Seelisch bedingten Ursachen
Ereignisse im schulischen Umfeld wie Lehrerwechsel, Umstellung in der Lehrmethode oder im familiären Umfeld, zum Beispiel Scheidung, Streit in der Familie, könnten ebenfalls Ursache für Lese- und Schreib-Probleme sein oder diese noch verstärken. Familiäre Probleme können bei Kindern zu massiven Depressionen führen, die ihre Schwächen auslösen. Seelische Faktoren werden häufig noch weniger ernst genommen. Oft wirken die Kinder nach außen nicht unbedingt traurig.
Komplexe geistige Vorgänge bewirken die Fähigkeit zum Lesen, Schreiben und auch Rechnen. Starke Ängste und Stress können diese Lernprozesse negativ beeinflussen. Wer aufgeregt ist, sich unter Druck gesetzt fühlt oder Belastungen zu tragen hat, lernt schlechter oder kann das Gelernte nicht oder nur schlecht wiedergeben. Wer aufgeregt ist, macht außerdem mehr Fehler.

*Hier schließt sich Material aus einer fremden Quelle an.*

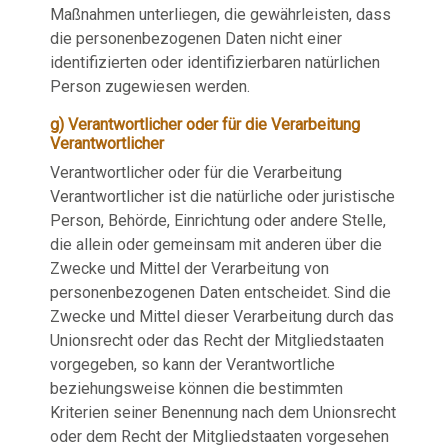
Maßnahmen unterliegen, die gewährleisten, dass
die personenbezogenen Daten nicht einer
identifizierten oder identifizierbaren natürlichen
Person zugewiesen werden.
g) Verantwortlicher oder für die Verarbeitung
Verantwortlicher
Verantwortlicher oder für die Verarbeitung
Verantwortlicher ist die natürliche oder juristische
Person, Behörde, Einrichtung oder andere Stelle,
die allein oder gemeinsam mit anderen über die
Zwecke und Mittel der Verarbeitung von
personenbezogenen Daten entscheidet. Sind die
Zwecke und Mittel dieser Verarbeitung durch das
Unionsrecht oder das Recht der Mitgliedstaaten
vorgegeben, so kann der Verantwortliche
beziehungsweise können die bestimmten
Kriterien seiner Benennung nach dem Unionsrecht
oder dem Recht der Mitgliedstaaten vorgesehen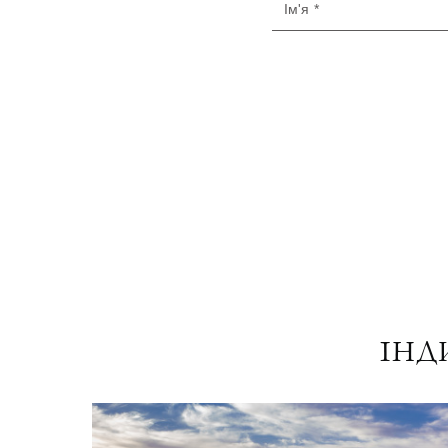
Ім'я *
ІНД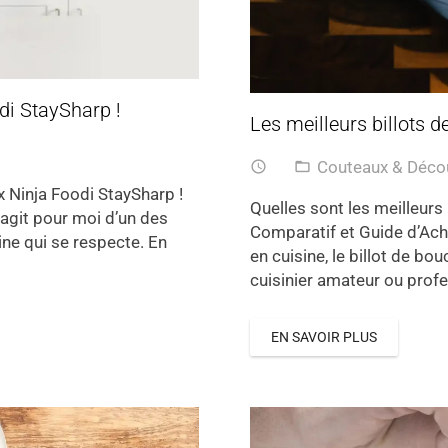
odi StaySharp !
Les meilleurs billots d
Couteaux & Déc
access_time
folder_open
x Ninja Foodi StaySharp !
Quelles sont les meilleurs 
’agit pour moi d’un des
Comparatif et Guide d’Ach
ine qui se respecte. En
en cuisine, le billot de bo
cuisinier amateur ou prof
EN SAVOIR PLUS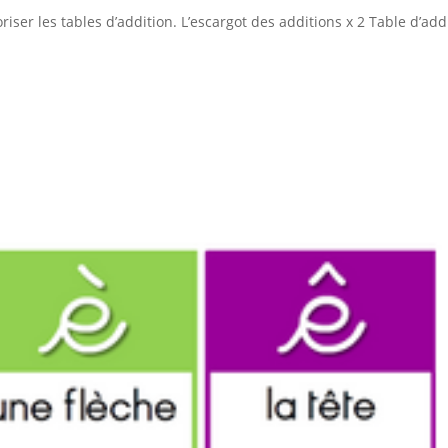
iser les tables d’addition. L’escargot des additions x 2 Table d’add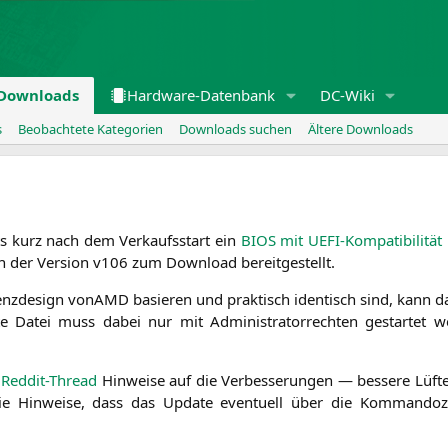
Downloads
Hardware-Datenbank
DC-Wiki
s
Beobachtete Kategorien
Downloads suchen
Ältere Downloads
s kurz nach dem Ver­kaufs­start ein
BIOS
mit UEFI-Kom­pa­ti­bi­li­tät
n der Ver­si­on v106 zum Down­load bereitgestellt.
enz­de­sign von
AMD
basie­ren und prak­tisch iden­tisch sind, kann 
ell­te Datei muss dabei nur mit Admi­nis­tra­tor­rech­ten gestar­tet
n
Red­dit-Thread
Hin­wei­se auf die Ver­bes­se­run­gen — bes­se­re Lüf­ter­
e die Hin­wei­se, dass das Update even­tu­ell über die Kom­man­do­ze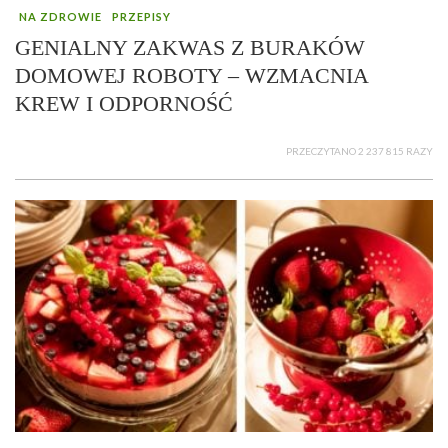
NA ZDROWIE
PRZEPISY
GENIALNY ZAKWAS Z BURAKÓW
DOMOWEJ ROBOTY – WZMACNIA
KREW I ODPORNOŚĆ
PRZECZYTANO 2 237 815 RAZY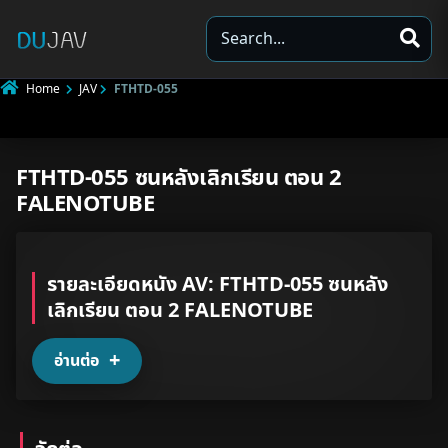
S
e
a
Home
JAV
FTHTD-055
r
c
h
FTHTD-055 ซนหลังเลิกเรียน ตอน 2
Underage
FALENOTUBE
Not Porn
Spam
รายละเอียดหนัง AV: FTHTD-055 ซนหลัง
เลิกเรียน ตอน 2 FALENOTUBE
Other
อ่านต่อ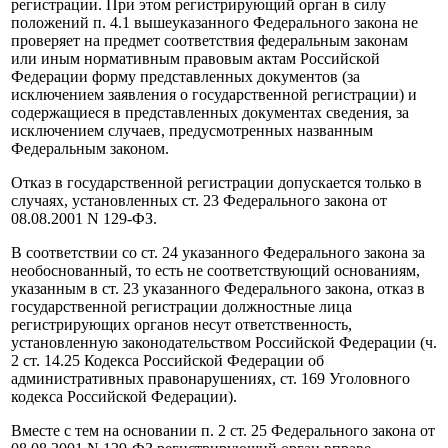
регистрации. При этом регистрирующий орган в силу
положений п. 4.1 вышеуказанного Федерального закона не
проверяет на предмет соответствия федеральным законам
или иным нормативным правовым актам Российской
Федерации форму представленных документов (за
исключением заявления о государственной регистрации) и
содержащиеся в представленных документах сведения, за
исключением случаев, предусмотренных названным
Федеральным законом.
Отказ в государственной регистрации допускается только в
случаях, установленных ст. 23 Федерального закона от
08.08.2001 N 129-ФЗ.
В соответствии со ст. 24 указанного Федерального закона за
необоснованный, то есть не соответствующий основаниям,
указанным в ст. 23 указанного Федерального закона, отказ в
государственной регистрации должностные лица
регистрирующих органов несут ответственность,
установленную законодательством Российской Федерации (ч.
2 ст. 14.25 Кодекса Российской Федерации об
административных правонарушениях, ст. 169 Уголовного
кодекса Российской Федерации).
Вместе с тем на основании п. 2 ст. 25 Федерального закона от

In einigen Familien verursachen Erziehungsmethoden die Leistungsblockade. Ängste und Stress können entstehen, wenn Eltern zu hohe Erwartungen an das Kind stellen. Es kann den Ansprüchen nicht gerecht werden, möchte seine Eltern aber auch nicht enttäuschen. Einige Eltern bestrafen ihre Kinder sogar für schlechte Noten. Kein Wunder, dass Kinder die Freude an der Schule verlieren und immer weniger leisten können.
Die betroffenen Kinder bemerken ihre Lern- oder Leistungsschwäche selbst. Wenn Eltern, Lehrer und Klassenkameraden ihnen das Gefühl geben, dumm oder faul zu sein, fühlen sie sich oft sehr verletzt, ihr Selbstvertrauen löst sich auf, sie fühlen sich als Versager. Sie entwickeln richtige Schulphobien. Die Kinder haben Horror vor Klassenarbeiten oder beteiligen sich nicht am Unterricht, weil sie denken, sie würden sich blamieren. Viel werden aus Furcht zur Schule zu müssen richtig krank – bekommen Kopf- oder Bauchschmerzen – oder schwänzen einfach die Schule.
Natürlich können die Schwächen auch selbst die Ursachen für Stress, Ängste und Depressionen sein. Oft lässt sich nicht mehr sagen, ob die psychischen Belastungen die Lern- oder Leistungsstörungen verursachen oder ob die Schulprobleme die seelischen Störungen erst hervorgerufen haben.